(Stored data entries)
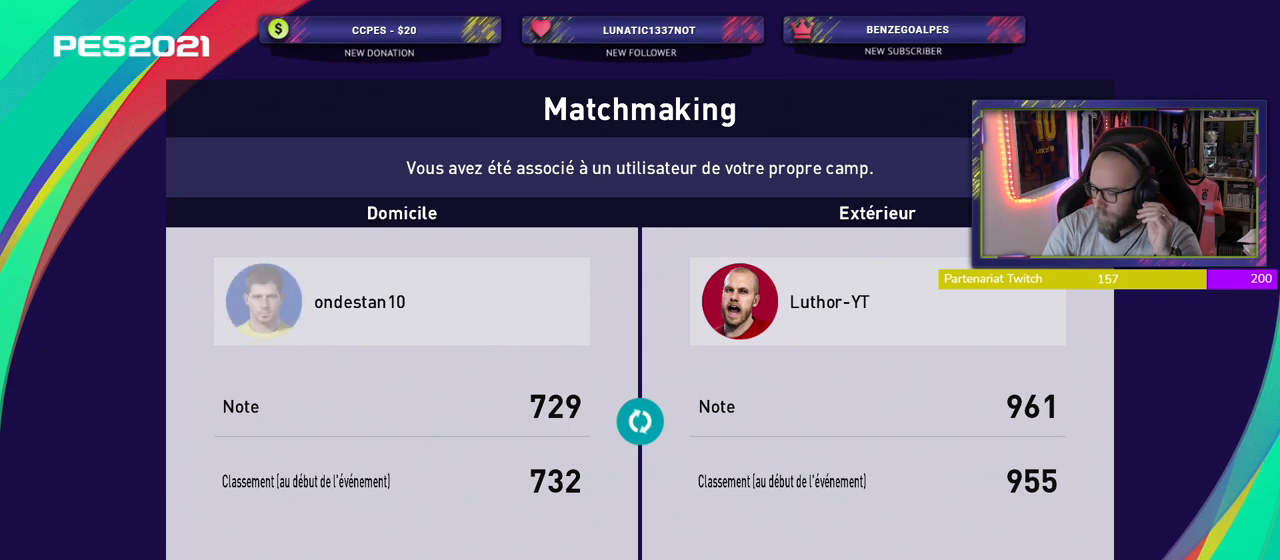
{"buttons": [], "left_stick": "center", "right_stick": "center", "events": []}
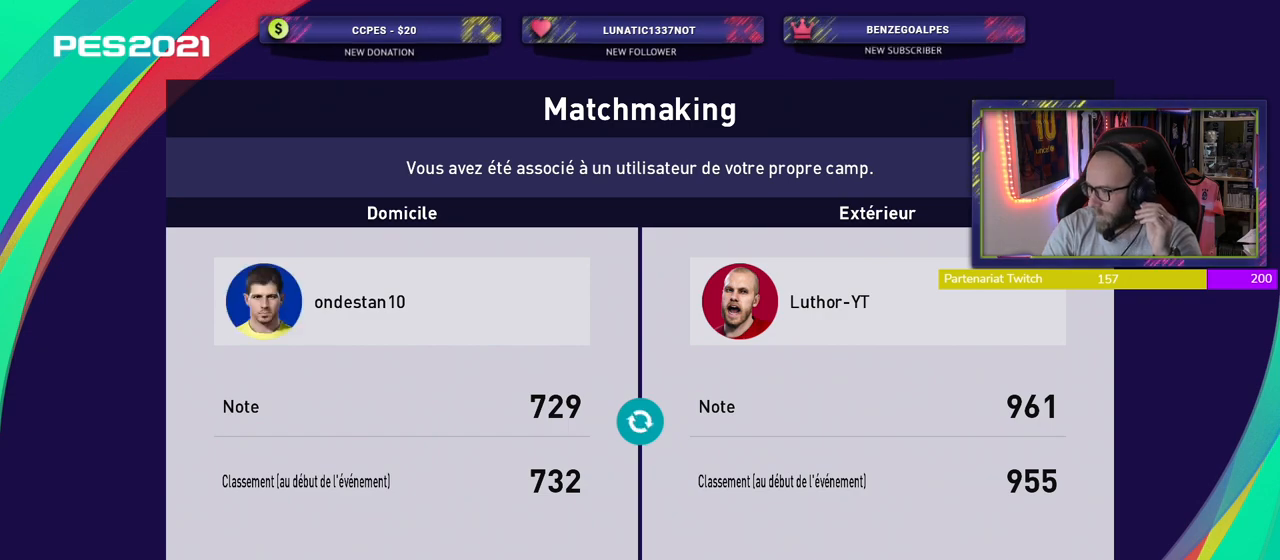
{"buttons": [], "left_stick": "center", "right_stick": "center", "events": []}
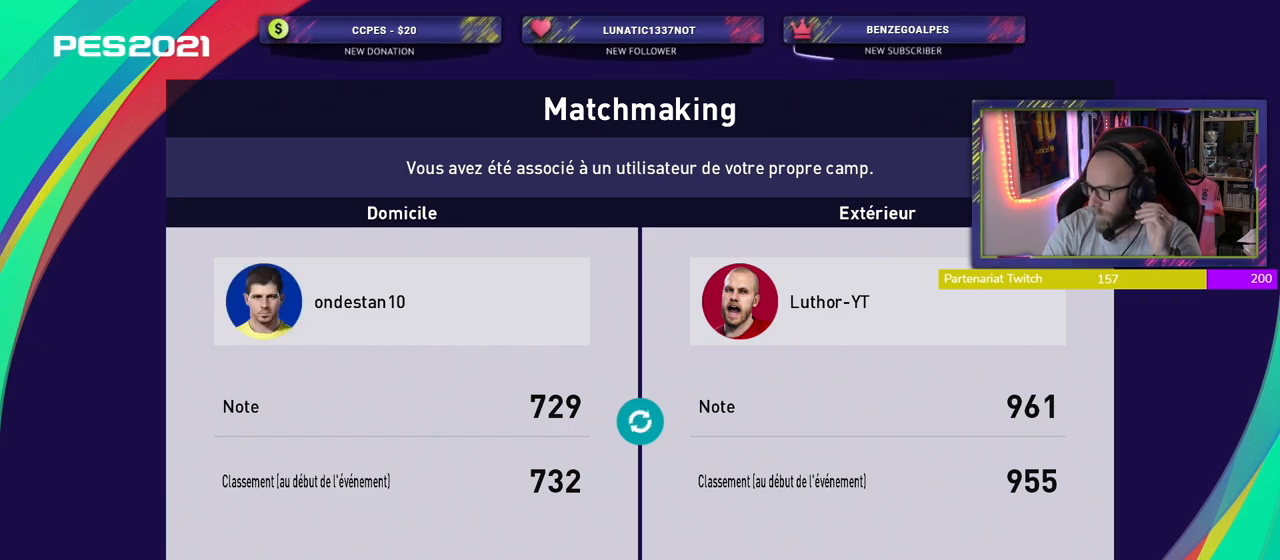
{"buttons": [], "left_stick": "center", "right_stick": "center", "events": []}
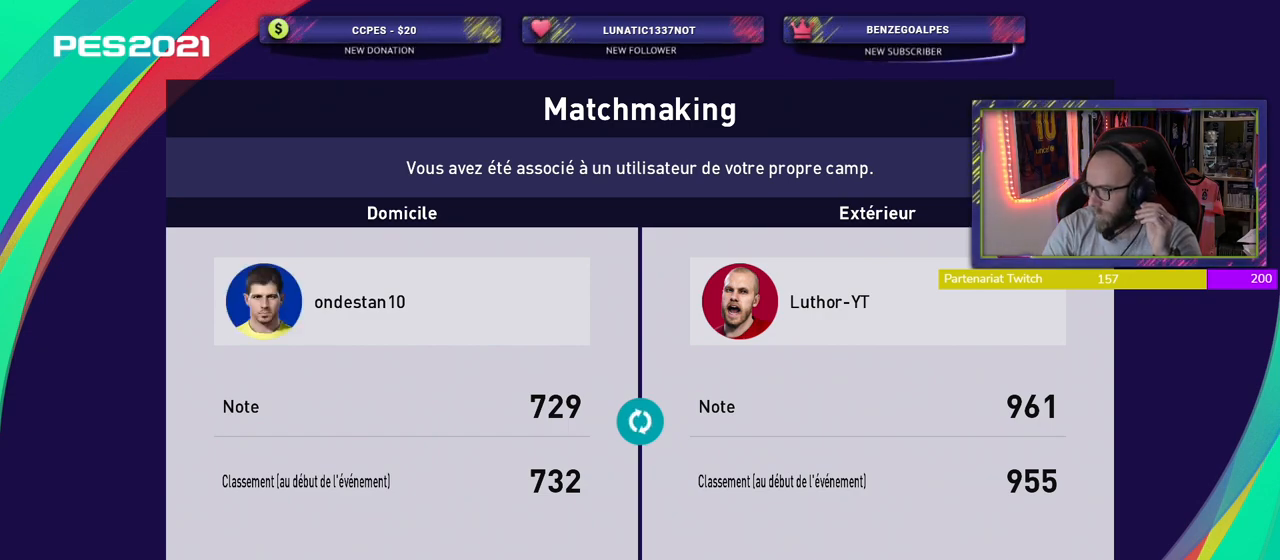
{"buttons": [], "left_stick": "center", "right_stick": "center", "events": []}
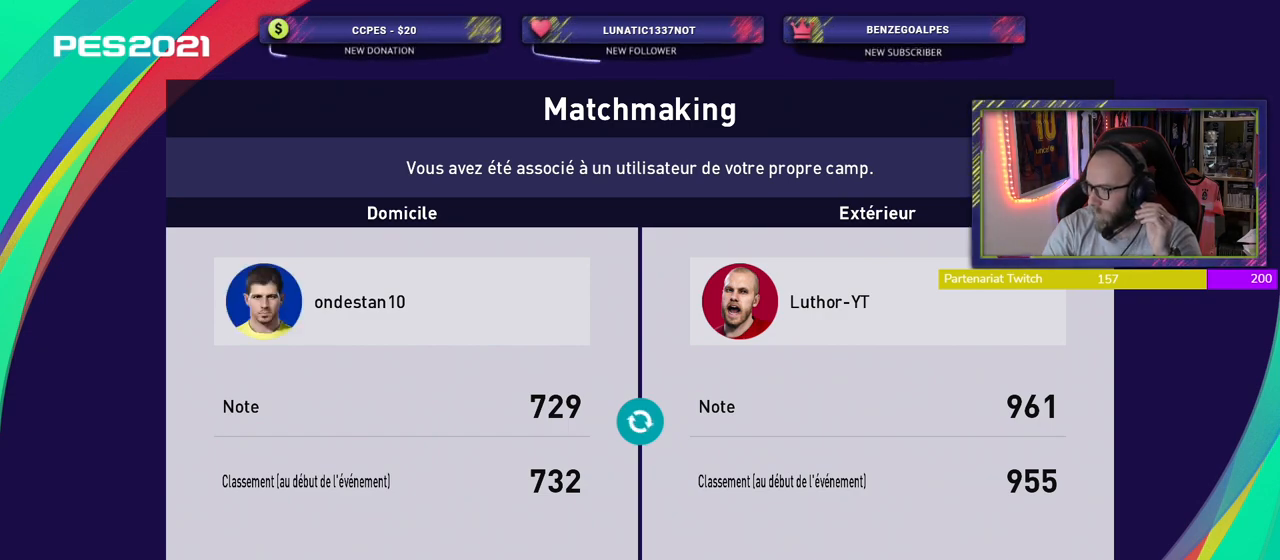
{"buttons": [], "left_stick": "center", "right_stick": "center", "events": [[100, "TOUCHPAD", "down"], [160, "TOUCHPAD", "up"], [260, "TOUCHPAD", "down"], [440, "TOUCHPAD", "up"]]}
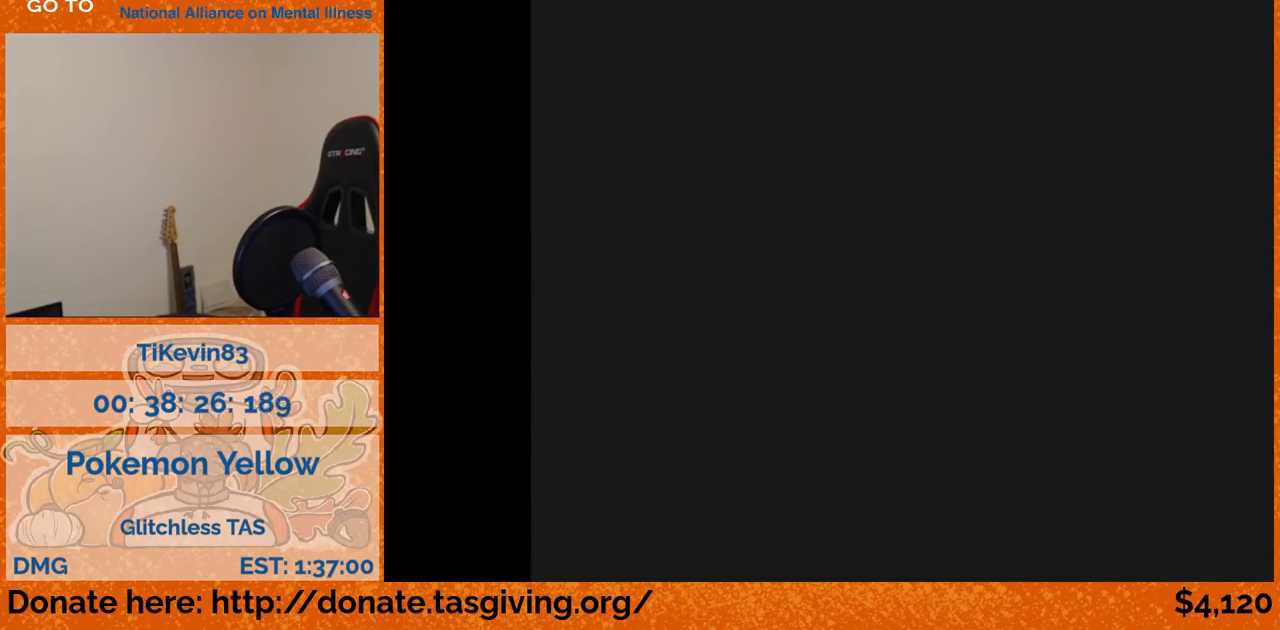
Gameplay with a controller (Nintendo layout); each line is a JSON object with the inputs held at the frame after it. "events" lists button and stick changes between this image and that frame as [ms after this image, input, new state], when the widget could be followed in between. Not read: L3 R3.
{"buttons": ["DPAD_UP"], "events": [[67, "DPAD_UP", "down"]]}
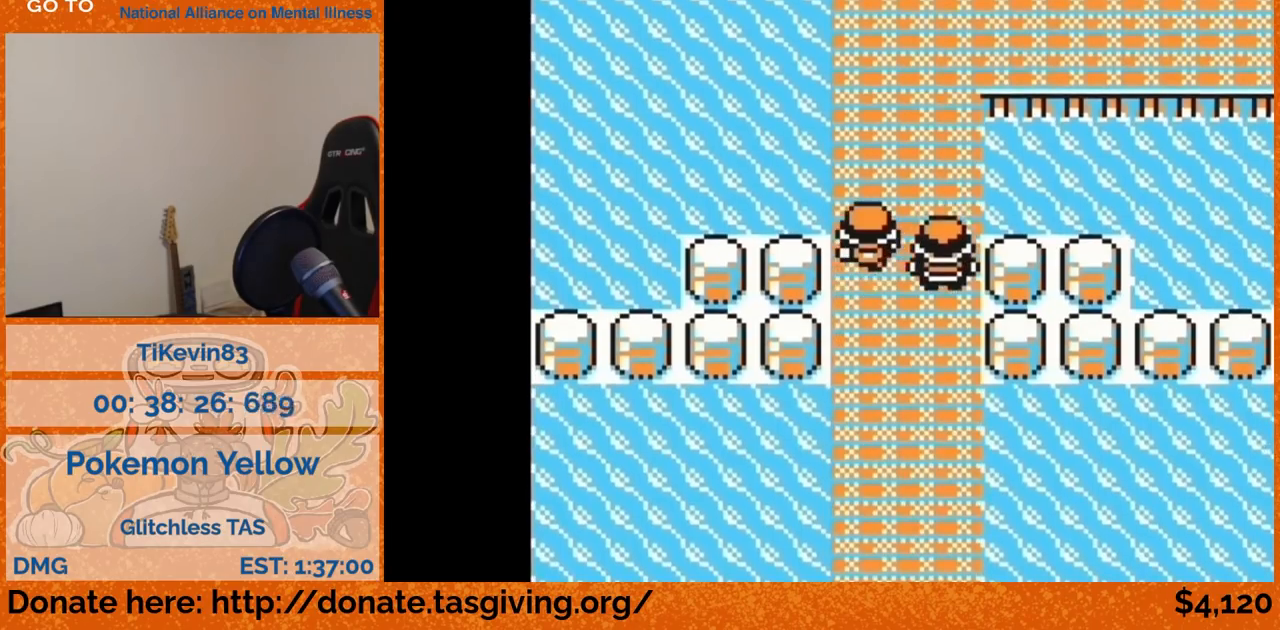
{"buttons": ["DPAD_UP"], "events": []}
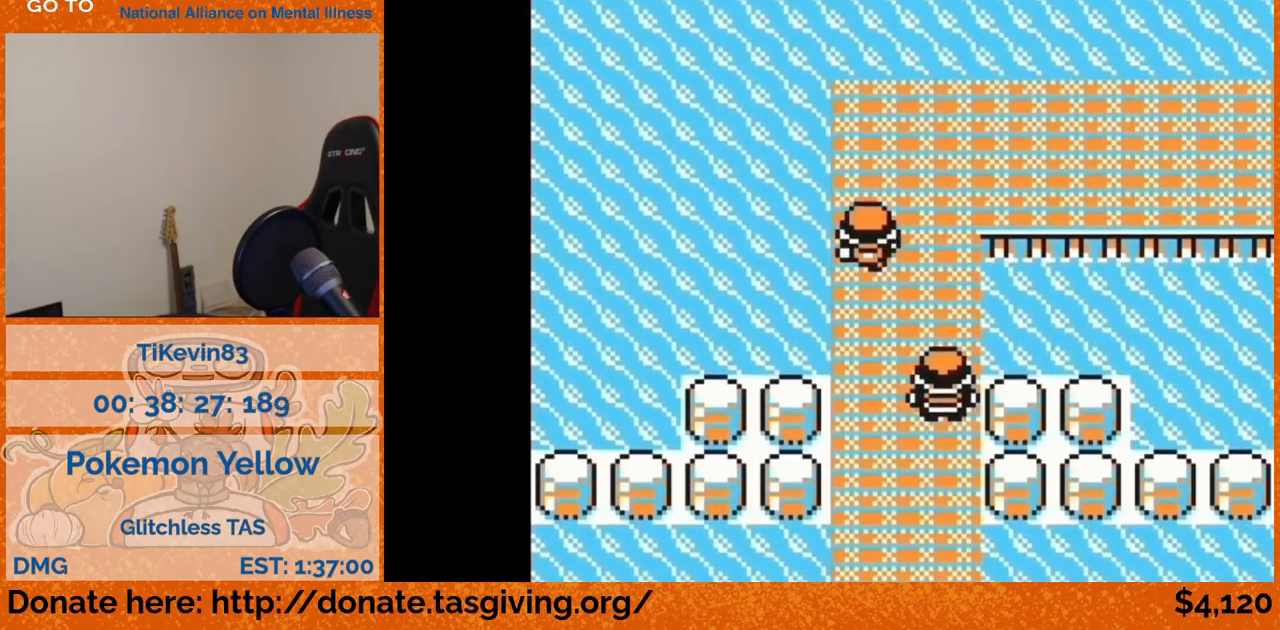
{"buttons": ["DPAD_RIGHT"], "events": [[283, "DPAD_RIGHT", "down"], [283, "DPAD_UP", "up"]]}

■ **What the task asks**
Pick out the lines above containing the word "down", then copy them.

■ **Response**
{"buttons": [], "left_stick": "center", "right_stick": "center", "events": [[100, "TOUCHPAD", "down"], [160, "TOUCHPAD", "up"], [260, "TOUCHPAD", "down"], [440, "TOUCHPAD", "up"]]}
{"buttons": ["DPAD_UP"], "events": [[67, "DPAD_UP", "down"]]}
{"buttons": ["DPAD_RIGHT"], "events": [[283, "DPAD_RIGHT", "down"], [283, "DPAD_UP", "up"]]}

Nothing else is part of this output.